Thirty-seven children aged one to 39 months were included in the study. All of the study subjects were admitted to an Australian hospital because of severe confirmed rotavirus infection but were otherwise healthy, with normal serum immunoglobulin levels. Fecal specimens were examined for rotavirus using molecular biologic techniques with very high sensitivity and specificity.

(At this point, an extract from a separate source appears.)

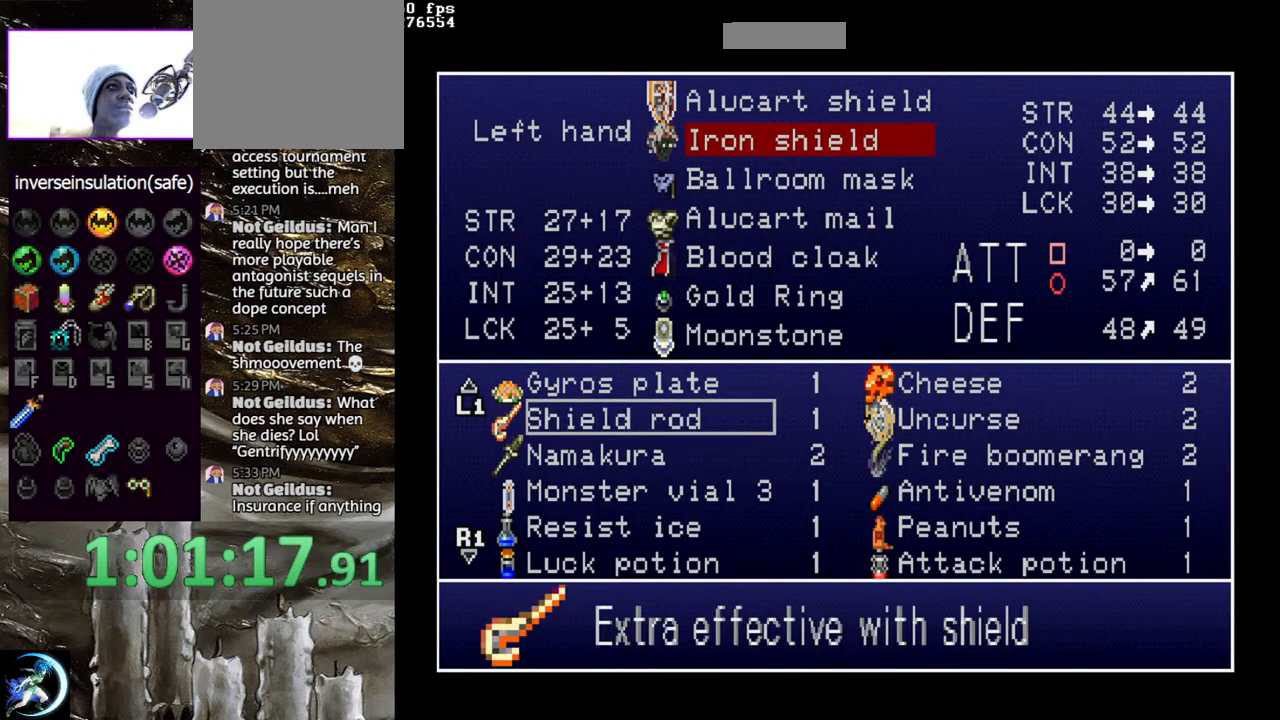
{"buttons": [], "left_stick": "center", "right_stick": "center", "events": [[17, "START", "down"], [150, "START", "up"]]}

Specimens were collected daily for 14 days following admission to the hospital and then weekly for at least 100 days. Approximately 26 specimens were collected from each child.

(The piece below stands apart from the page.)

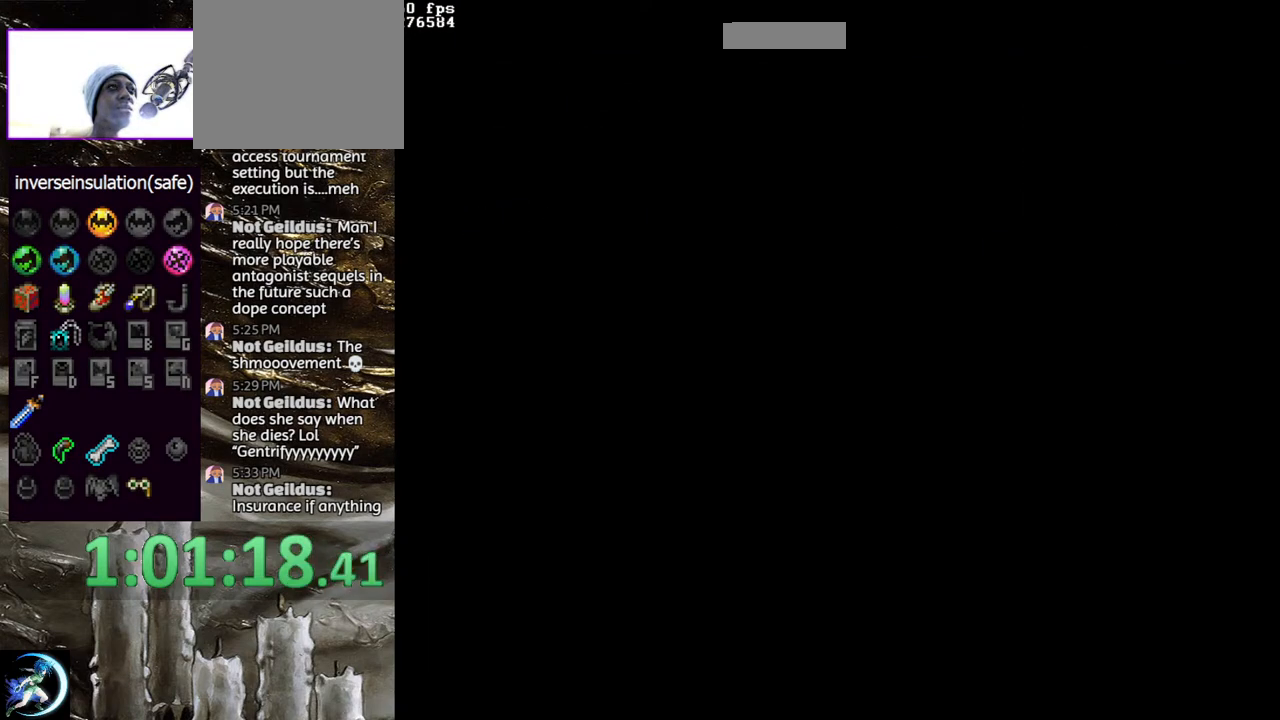
{"buttons": ["DPAD_LEFT"], "left_stick": "center", "right_stick": "center", "events": [[333, "DPAD_LEFT", "down"]]}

Although the median duration of viral excretion was 10 days, the range was four to 57 days. In 16 children (43 percent), viral shedding ceased within 10 days of hospital admission. In 11 children (30 percent), viral excretion was detectable for 22 to 57 days. Many of the children with extended periods of viral excretion had intermittent viral shedding. It was not possible to predict which children would have long periods of viral shedding on the basis of age, duration of diarrhea or symptom severity. Children with extended excretion showed different patterns of IgA antibody response to infection and had more frequent recurrence of diarrhea during convalescence.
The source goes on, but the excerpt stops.